As there is now a broad consensus that the RAE in the form we have known has reached the limits of its effectiveness, the debate is now rightly moving to how the system should evolve after 2008. In the new system, we are as committed to lightening the burden as we are to rigour in assessing quality, so identifying excellence will remain both a mantra and reality. We believe that bibliometrics, used with sensitivity and sophistication, can offer international benchmarking of quality, which is one thing that the RAE has not been able to do. We also believe that the new system will capture quality in different types of research.
Nevertheless, the new model will need further refinement. There are important decisions to be made regarding the way in which bibliometrics will identify quality in particular disciplines. The REF must capture research quality without distorting research priorities or creating perverse incentives. It must capture interdisciplinary and multidisciplinary work, appropriately reflect applied and practice-based research, and robustly protect equal opportunities.
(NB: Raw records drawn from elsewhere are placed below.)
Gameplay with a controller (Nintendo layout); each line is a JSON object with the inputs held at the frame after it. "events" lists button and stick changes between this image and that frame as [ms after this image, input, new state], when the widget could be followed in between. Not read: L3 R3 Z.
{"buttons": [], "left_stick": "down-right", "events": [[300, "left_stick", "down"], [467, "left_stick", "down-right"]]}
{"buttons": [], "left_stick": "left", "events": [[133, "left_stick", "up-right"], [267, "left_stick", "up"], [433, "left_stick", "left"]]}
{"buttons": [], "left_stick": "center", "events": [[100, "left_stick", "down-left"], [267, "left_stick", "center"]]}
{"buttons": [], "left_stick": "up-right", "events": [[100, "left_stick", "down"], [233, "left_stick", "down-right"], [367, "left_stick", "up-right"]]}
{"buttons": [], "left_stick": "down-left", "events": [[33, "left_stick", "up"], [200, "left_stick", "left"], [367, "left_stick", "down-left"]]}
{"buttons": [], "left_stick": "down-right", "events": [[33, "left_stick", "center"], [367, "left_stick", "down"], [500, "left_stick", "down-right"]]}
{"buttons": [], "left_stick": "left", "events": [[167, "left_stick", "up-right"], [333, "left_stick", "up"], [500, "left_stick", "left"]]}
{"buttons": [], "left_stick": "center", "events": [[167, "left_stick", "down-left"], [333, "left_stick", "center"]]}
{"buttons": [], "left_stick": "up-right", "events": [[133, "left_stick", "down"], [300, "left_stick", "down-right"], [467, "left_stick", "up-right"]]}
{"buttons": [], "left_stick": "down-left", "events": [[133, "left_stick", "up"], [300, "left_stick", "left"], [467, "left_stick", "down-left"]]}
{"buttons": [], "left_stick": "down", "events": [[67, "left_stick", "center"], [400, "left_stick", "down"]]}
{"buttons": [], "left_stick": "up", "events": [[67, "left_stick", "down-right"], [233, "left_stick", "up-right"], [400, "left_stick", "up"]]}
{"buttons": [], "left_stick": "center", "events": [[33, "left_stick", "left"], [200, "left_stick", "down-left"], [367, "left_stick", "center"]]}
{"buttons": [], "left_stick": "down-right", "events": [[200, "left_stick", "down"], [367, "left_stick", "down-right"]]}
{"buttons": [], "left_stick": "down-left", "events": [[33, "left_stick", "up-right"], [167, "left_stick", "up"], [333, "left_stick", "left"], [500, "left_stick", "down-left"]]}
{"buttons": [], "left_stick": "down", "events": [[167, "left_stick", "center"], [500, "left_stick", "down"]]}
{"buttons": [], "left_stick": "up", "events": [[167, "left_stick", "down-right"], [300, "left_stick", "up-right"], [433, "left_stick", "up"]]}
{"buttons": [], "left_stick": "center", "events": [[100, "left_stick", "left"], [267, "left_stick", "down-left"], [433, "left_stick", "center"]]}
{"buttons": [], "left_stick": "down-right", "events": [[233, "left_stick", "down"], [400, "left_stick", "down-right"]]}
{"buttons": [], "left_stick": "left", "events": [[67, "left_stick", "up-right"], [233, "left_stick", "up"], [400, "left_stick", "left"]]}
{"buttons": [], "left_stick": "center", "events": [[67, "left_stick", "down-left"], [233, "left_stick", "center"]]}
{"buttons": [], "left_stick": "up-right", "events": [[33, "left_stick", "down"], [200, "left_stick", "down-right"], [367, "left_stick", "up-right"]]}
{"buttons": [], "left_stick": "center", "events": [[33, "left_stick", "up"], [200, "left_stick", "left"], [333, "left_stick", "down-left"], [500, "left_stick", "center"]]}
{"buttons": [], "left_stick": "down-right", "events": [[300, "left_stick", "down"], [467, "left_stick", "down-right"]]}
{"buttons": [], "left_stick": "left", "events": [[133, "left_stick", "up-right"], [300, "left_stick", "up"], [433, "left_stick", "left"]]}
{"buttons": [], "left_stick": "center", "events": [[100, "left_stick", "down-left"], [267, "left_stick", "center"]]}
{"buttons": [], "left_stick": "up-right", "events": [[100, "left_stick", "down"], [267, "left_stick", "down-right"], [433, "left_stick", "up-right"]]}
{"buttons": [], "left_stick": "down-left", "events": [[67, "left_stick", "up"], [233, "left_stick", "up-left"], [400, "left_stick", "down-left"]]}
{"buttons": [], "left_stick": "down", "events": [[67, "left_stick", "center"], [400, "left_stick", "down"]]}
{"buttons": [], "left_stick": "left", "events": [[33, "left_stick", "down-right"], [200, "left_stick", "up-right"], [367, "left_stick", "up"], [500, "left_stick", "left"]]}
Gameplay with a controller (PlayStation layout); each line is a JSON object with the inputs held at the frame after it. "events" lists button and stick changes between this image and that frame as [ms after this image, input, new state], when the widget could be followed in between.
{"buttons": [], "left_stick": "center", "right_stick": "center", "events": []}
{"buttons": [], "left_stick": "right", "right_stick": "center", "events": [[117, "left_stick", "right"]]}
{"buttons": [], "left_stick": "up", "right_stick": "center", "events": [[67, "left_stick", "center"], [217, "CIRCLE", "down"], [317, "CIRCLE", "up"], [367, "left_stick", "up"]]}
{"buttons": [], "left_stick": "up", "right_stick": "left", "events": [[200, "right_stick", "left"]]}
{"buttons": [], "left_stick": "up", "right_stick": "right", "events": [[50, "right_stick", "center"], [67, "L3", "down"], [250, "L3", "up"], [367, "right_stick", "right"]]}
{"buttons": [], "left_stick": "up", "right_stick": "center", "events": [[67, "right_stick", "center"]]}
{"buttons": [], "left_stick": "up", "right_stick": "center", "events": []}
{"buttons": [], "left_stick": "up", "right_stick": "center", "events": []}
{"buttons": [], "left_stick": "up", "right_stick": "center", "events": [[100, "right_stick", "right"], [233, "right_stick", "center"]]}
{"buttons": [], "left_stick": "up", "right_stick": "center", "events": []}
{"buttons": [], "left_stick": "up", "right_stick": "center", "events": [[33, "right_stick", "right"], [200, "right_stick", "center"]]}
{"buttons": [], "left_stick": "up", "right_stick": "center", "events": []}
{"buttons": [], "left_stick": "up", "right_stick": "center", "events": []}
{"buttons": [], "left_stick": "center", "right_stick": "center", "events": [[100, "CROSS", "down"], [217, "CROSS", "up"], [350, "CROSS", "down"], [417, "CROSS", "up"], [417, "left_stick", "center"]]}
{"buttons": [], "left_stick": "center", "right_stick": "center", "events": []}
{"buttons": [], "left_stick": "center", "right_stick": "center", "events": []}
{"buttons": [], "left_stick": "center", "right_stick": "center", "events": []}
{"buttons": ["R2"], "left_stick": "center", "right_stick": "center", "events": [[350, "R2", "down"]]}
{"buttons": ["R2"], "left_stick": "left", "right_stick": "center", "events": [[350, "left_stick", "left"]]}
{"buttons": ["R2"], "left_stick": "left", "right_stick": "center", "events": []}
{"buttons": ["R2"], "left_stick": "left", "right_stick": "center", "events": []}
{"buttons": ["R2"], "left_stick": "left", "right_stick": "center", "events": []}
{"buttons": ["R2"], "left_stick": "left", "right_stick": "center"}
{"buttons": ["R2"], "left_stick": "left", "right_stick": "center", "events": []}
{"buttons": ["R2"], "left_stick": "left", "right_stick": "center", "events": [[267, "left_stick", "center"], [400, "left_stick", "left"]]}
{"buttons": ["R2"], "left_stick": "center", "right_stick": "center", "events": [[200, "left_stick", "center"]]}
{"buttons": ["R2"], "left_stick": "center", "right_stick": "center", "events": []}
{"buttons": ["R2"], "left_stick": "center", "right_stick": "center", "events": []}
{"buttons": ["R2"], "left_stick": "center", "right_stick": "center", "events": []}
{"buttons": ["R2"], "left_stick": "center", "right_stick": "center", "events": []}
The quality framework on which we are consulting achieves much of this. When embedded in a model that weights research and business income, research volume and quality, it should produce funding outcomes that are fit for purpose and incentives that drive quality, impact and relevance.
There are, of course, questions to be resolved: frontiers between disciplines must be reflected; there is work to be done on the way in which non-science-based disciplines will be evaluated; and we will need to elaborate the role of expert panels and institutions' discretion in shaping returns.
After February, we will evaluate consultation outcomes and revise our model before piloting the new system later in the year. On the basis of consultation and evaluation, we will be in a position to make final decisions. Working with the sector, the other funding councils, the Government and those with a key interest in the funding and use of research, we are confident we can develop a research assessment and funding system that will be appropriate to the next decades.
As the new system takes root, no doubt some will blame the REF. But working together, I believe we can build a system in which action replays will generally show the REF got it right.
David Eastwood is chief executive of the Higher Education Funding Council for England. Responses to the consultation document Research Excellence Framework: Consultation on the Assessment and Funding of Higher Education Research Post-2008 are due by February 14, 2008.